Нойбауэру шутка не понравилась. «Этому тоже терять нечего, — подумал он. — Еще один Диц, только поменьше. Наемник, больше ничего».
— Так не держите людей, если вы уже закончили, — приказал он с внезапным раздражением.
— Разойдись!
Арестанты отделениями стали расходиться по баракам. Своих раненых и мертвых они забирали с собой. О мертвых надо было сообщить, занести в списки, только после этого их отправляли в крематорий. Вернер, Мюнцер и Гольдштейн подняли Шеллера на руки. Лицо его заострилось, как у гнома. Судя по всему, до утра он не дотянет. Гольдштейну на уроке топографии кто-то заехал по носу. Теперь, когда они шагали к бараку, пошла кровь. В тусклом свете фонарей она темной
Они свернули в проулок, что вел к бараку. Ветер, дувший из города, к ночи усилился и, едва они завернули за угол, встретил их мощным порывом. Он принес с собой дым горящего города. Лица арестантов разом просветлели.
— Чуете? — спросил Вернер.
— Ага! — Мюнцер поднял голову.
Гольдштейн чувствовал только сладковатый привкус крови на губах. Он сплюнул и попытался вобрать в себя дым раскрытым ртом.
— Чадит так, будто уже здесь пожар…
— Точно.
Дым можно было даже разглядеть. Легким, белесым туманом он поднимался из долины вверх по улицам и постепенно густой пеленой расползался между бараками. В первую секунду Вернеру показалось чудным, даже невероятным, что дым беспрепятственно проникает за колючую проволоку — от этого лагерь словно бы сразу стал не таким закрытым, не таким недоступным для остального мира.
Они шли вниз по проулку. Шли сквозь дым. Шаг их становился все тверже, плечи расправлялись. Они несли Шеллера очень бережно.
Гольдштейн склонился над товарищем.
— Да понюхай ты! Ты понюхай только! — заклинал он тихо и умоляюще, глядя в заострившееся лицо.
Но Шеллер давно уже был без сознания.
V
В бараке стояли темень и вонь. Свет по вечерам давно уже отключали.

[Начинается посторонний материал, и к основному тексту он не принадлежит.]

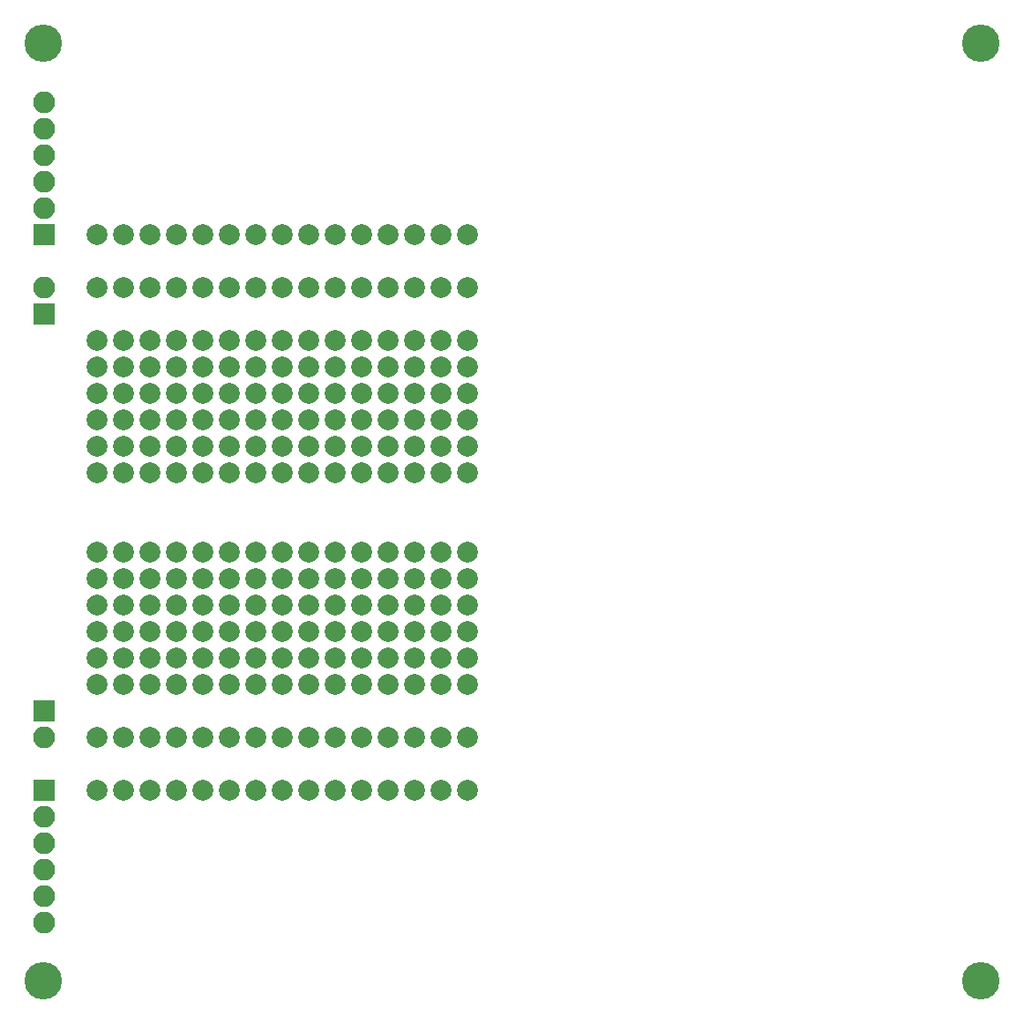
<source format=gbr>
G04 #@! TF.FileFunction,Soldermask,Bot*
%FSLAX45Y45*%
G04 Gerber Fmt 4.5, Leading zero omitted, Abs format (unit mm)*
G04 Created by KiCad (PCBNEW 4.0.2-stable) date 2017/02/23 16:32:30*
%MOMM*%
G01*
G04 APERTURE LIST*
%ADD10C,0.200000*%
%ADD11C,3.600000*%
%ADD12R,2.100000X2.100000*%
%ADD13O,2.100000X2.100000*%
%ADD14C,2.000000*%
G04 APERTURE END LIST*
D10*
D11*
X10500000Y-5500000D03*
X19500000Y-5500000D03*
X19500000Y-14500000D03*
X10500000Y-14500000D03*
D12*
X10508000Y-7333000D03*
D13*
X10508000Y-7079000D03*
X10508000Y-6825000D03*
X10508000Y-6571000D03*
X10508000Y-6317000D03*
X10508000Y-6063000D03*
D12*
X10508000Y-8095000D03*
D13*
X10508000Y-7841000D03*
D12*
X10508000Y-11905000D03*
D13*
X10508000Y-12159000D03*
D12*
X10508000Y-12667000D03*
D13*
X10508000Y-12921000D03*
X10508000Y-13175000D03*
X10508000Y-13429000D03*
X10508000Y-13683000D03*
X10508000Y-13937000D03*
D14*
X11016000Y-9619000D03*
X11016000Y-9365000D03*
X11016000Y-9111000D03*
X11016000Y-8857000D03*
X11016000Y-8603000D03*
X11016000Y-8349000D03*
X11016000Y-11651000D03*
X11016000Y-11397000D03*
X11016000Y-11143000D03*
X11016000Y-10889000D03*
X11016000Y-10635000D03*
X11016000Y-10381000D03*
X11016000Y-7333000D03*
X11016000Y-7841000D03*
X11016000Y-12667000D03*
X11016000Y-12159000D03*
X11270000Y-9619000D03*
X11270000Y-9365000D03*
X11270000Y-9111000D03*
X11270000Y-8857000D03*
X11270000Y-8603000D03*
X11270000Y-8349000D03*
X11270000Y-11651000D03*
X11270000Y-11397000D03*
X11270000Y-11143000D03*
X11270000Y-10889000D03*
X11270000Y-10635000D03*
X11270000Y-10381000D03*
X11270000Y-7333000D03*
X11270000Y-7841000D03*
X11270000Y-12667000D03*
X11270000Y-12159000D03*
X11524000Y-9619000D03*
X11524000Y-9365000D03*
X11524000Y-9111000D03*
X11524000Y-8857000D03*
X11524000Y-8603000D03*
X11524000Y-8349000D03*
X11524000Y-11651000D03*
X11524000Y-11397000D03*
X11524000Y-11143000D03*
X11524000Y-10889000D03*
X11524000Y-10635000D03*
X11524000Y-10381000D03*
X11524000Y-7333000D03*
X11524000Y-7841000D03*
X11524000Y-12667000D03*
X11524000Y-12159000D03*
X11778000Y-9619000D03*
X11778000Y-9365000D03*
X11778000Y-9111000D03*
X11778000Y-8857000D03*
X11778000Y-8603000D03*
X11778000Y-8349000D03*
X11778000Y-11651000D03*
X11778000Y-11397000D03*
X11778000Y-11143000D03*
X11778000Y-10889000D03*
X11778000Y-10635000D03*
X11778000Y-10381000D03*
X11778000Y-7333000D03*
X11778000Y-7841000D03*
X11778000Y-12667000D03*
X11778000Y-12159000D03*
X12032000Y-9619000D03*
X12032000Y-9365000D03*
X12032000Y-9111000D03*
X12032000Y-8857000D03*
X12032000Y-8603000D03*
X12032000Y-8349000D03*
X12032000Y-11651000D03*
X12032000Y-11397000D03*
X12032000Y-11143000D03*
X12032000Y-10889000D03*
X12032000Y-10635000D03*
X12032000Y-10381000D03*
X12032000Y-7333000D03*
X12032000Y-7841000D03*
X12032000Y-12667000D03*
X12032000Y-12159000D03*
X12286000Y-9619000D03*
X12286000Y-9365000D03*
X12286000Y-9111000D03*
X12286000Y-8857000D03*
X12286000Y-8603000D03*
X12286000Y-8349000D03*
X12286000Y-11651000D03*
X12286000Y-11397000D03*
X12286000Y-11143000D03*
X12286000Y-10889000D03*
X12286000Y-10635000D03*
X12286000Y-10381000D03*
X12286000Y-7333000D03*
X12286000Y-7841000D03*
X12286000Y-12667000D03*
X12286000Y-12159000D03*
X12540000Y-9619000D03*
X12540000Y-9365000D03*
X12540000Y-9111000D03*
X12540000Y-8857000D03*
X12540000Y-8603000D03*
X12540000Y-8349000D03*
X12540000Y-11651000D03*
X12540000Y-11397000D03*
X12540000Y-11143000D03*
X12540000Y-10889000D03*
X12540000Y-10635000D03*
X12540000Y-10381000D03*
X12540000Y-7333000D03*
X12540000Y-7841000D03*
X12540000Y-12667000D03*
X12540000Y-12159000D03*
X12794000Y-9619000D03*
X12794000Y-9365000D03*
X12794000Y-9111000D03*
X12794000Y-8857000D03*
X12794000Y-8603000D03*
X12794000Y-8349000D03*
X12794000Y-11651000D03*
X12794000Y-11397000D03*
X12794000Y-11143000D03*
X12794000Y-10889000D03*
X12794000Y-10635000D03*
X12794000Y-10381000D03*
X12794000Y-7333000D03*
X12794000Y-7841000D03*
X12794000Y-12667000D03*
X12794000Y-12159000D03*
X13048000Y-9619000D03*
X13048000Y-9365000D03*
X13048000Y-9111000D03*
X13048000Y-8857000D03*
X13048000Y-8603000D03*
X13048000Y-8349000D03*
X13048000Y-11651000D03*
X13048000Y-11397000D03*
X13048000Y-11143000D03*
X13048000Y-10889000D03*
X13048000Y-10635000D03*
X13048000Y-10381000D03*
X13048000Y-7333000D03*
X13048000Y-7841000D03*
X13048000Y-12667000D03*
X13048000Y-12159000D03*
X13302000Y-9619000D03*
X13302000Y-9365000D03*
X13302000Y-9111000D03*
X13302000Y-8857000D03*
X13302000Y-8603000D03*
X13302000Y-8349000D03*
X13302000Y-11651000D03*
X13302000Y-11397000D03*
X13302000Y-11143000D03*
X13302000Y-10889000D03*
X13302000Y-10635000D03*
X13302000Y-10381000D03*
X13302000Y-7333000D03*
X13302000Y-7841000D03*
X13302000Y-12667000D03*
X13302000Y-12159000D03*
X13556000Y-9619000D03*
X13556000Y-9365000D03*
X13556000Y-9111000D03*
X13556000Y-8857000D03*
X13556000Y-8603000D03*
X13556000Y-8349000D03*
X13556000Y-11651000D03*
X13556000Y-11397000D03*
X13556000Y-11143000D03*
X13556000Y-10889000D03*
X13556000Y-10635000D03*
X13556000Y-10381000D03*
X13556000Y-7333000D03*
X13556000Y-7841000D03*
X13556000Y-12667000D03*
X13556000Y-12159000D03*
X13810000Y-9619000D03*
X13810000Y-9365000D03*
X13810000Y-9111000D03*
X13810000Y-8857000D03*
X13810000Y-8603000D03*
X13810000Y-8349000D03*
X13810000Y-11651000D03*
X13810000Y-11397000D03*
X13810000Y-11143000D03*
X13810000Y-10889000D03*
X13810000Y-10635000D03*
X13810000Y-10381000D03*
X13810000Y-7333000D03*
X13810000Y-7841000D03*
X13810000Y-12667000D03*
X13810000Y-12159000D03*
X14064000Y-9619000D03*
X14064000Y-9365000D03*
X14064000Y-9111000D03*
X14064000Y-8857000D03*
X14064000Y-8603000D03*
X14064000Y-8349000D03*
X14064000Y-11651000D03*
X14064000Y-11397000D03*
X14064000Y-11143000D03*
X14064000Y-10889000D03*
X14064000Y-10635000D03*
X14064000Y-10381000D03*
X14064000Y-7333000D03*
X14064000Y-7841000D03*
X14064000Y-12667000D03*
X14064000Y-12159000D03*
X14318000Y-9619000D03*
X14318000Y-9365000D03*
X14318000Y-9111000D03*
X14318000Y-8857000D03*
X14318000Y-8603000D03*
X14318000Y-8349000D03*
X14318000Y-11651000D03*
X14318000Y-11397000D03*
X14318000Y-11143000D03*
X14318000Y-10889000D03*
X14318000Y-10635000D03*
X14318000Y-10381000D03*
X14318000Y-7333000D03*
X14318000Y-7841000D03*
X14318000Y-12667000D03*
X14318000Y-12159000D03*
X14572000Y-9619000D03*
X14572000Y-9365000D03*
X14572000Y-9111000D03*
X14572000Y-8857000D03*
X14572000Y-8603000D03*
X14572000Y-8349000D03*
X14572000Y-11651000D03*
X14572000Y-11397000D03*
X14572000Y-11143000D03*
X14572000Y-10889000D03*
X14572000Y-10635000D03*
X14572000Y-10381000D03*
X14572000Y-7333000D03*
X14572000Y-7841000D03*
X14572000Y-12667000D03*
X14572000Y-12159000D03*
M02*

</source>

— Пятьсот девятый! — шепотом позвал Бергер. — Ломан хочет с тобой поговорить…
— Что, уже?
— Да вроде нет.
По узкому проходу пятьсот девятый протиснулся к дощатому отсеку нар, над которыми угадывался черный прямоугольник окна.
— Ломан?
В ответ что-то зашуршало.
— Бергер с тобой? — спросил Ломан.
— Нет.
— Приведи его.
— Зачем?
— Приведи.
Пятьсот девятый потащился обратно, сопровождаемый проклятиями и руганью. Шагать приходилось прямо по телам тех, кто спал в проходе. Кто-то со зла зубами вцепился ему в лодыжку. Лишь после нескольких чувствительных ударов по голове зубы разжались.
Через несколько минут они с Бергером вернулись.
— Мы пришли. Чего тебе надо?
— Вот. — Ломан протянул руку.
— Что? — спросил пятьсот девятый.
— Подставь руку. Только горстью. Аккуратно. — Пятьсот девятый почувствовал у себя на ладони тощий кулачок Ломана. Кожа была сухая, как у ящерицы. Кулачок медленно разжался. В ладонь пятьсот девятому упало что-то маленькое, но увесистое.
— Взял?
— Ну. А что это? Неужто…
— Ага! — прошептал Ломан. — Мой зуб.
— Как? — Бергер протиснулся поближе. — Кто тебе его вырвал?
Ломан захихикал. Это было тихое, почти беззвучное хихиканье — пожалуй, так смеются призраки.
— Я!
— Ты? Но как?
Чувствовалось, что умирающий Ломан доволен и впрямь до смерти. В голосе его слышались мальчишеская гордость и глубокое умиротворение.
— Гвоздь. Два часа работы. Маленький железный гвоздик. Нашел — и выковырял зуб.
— Где гвоздь?
Ломан пощупал рукой подле себя и протянул гвоздь Бергеру. Тот поднес его к глазам, повернулся к окну, потом ощупал.